# Task to complete
Copy out these lines word for word, leaving out the pictures.

Segment Start: Source records

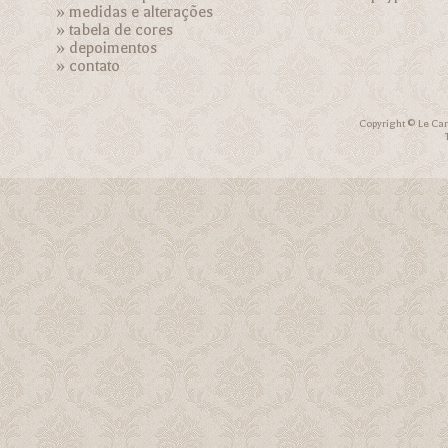
»
medidas e alterações
»
tabela de cores
»
depoimentos
»
contato
Copyright © Le Car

Segment End: Source records

# Exercise output
»
medidas e alterações
»
tabela de cores
»
depoimentos
»
contato
Copyright © Le Car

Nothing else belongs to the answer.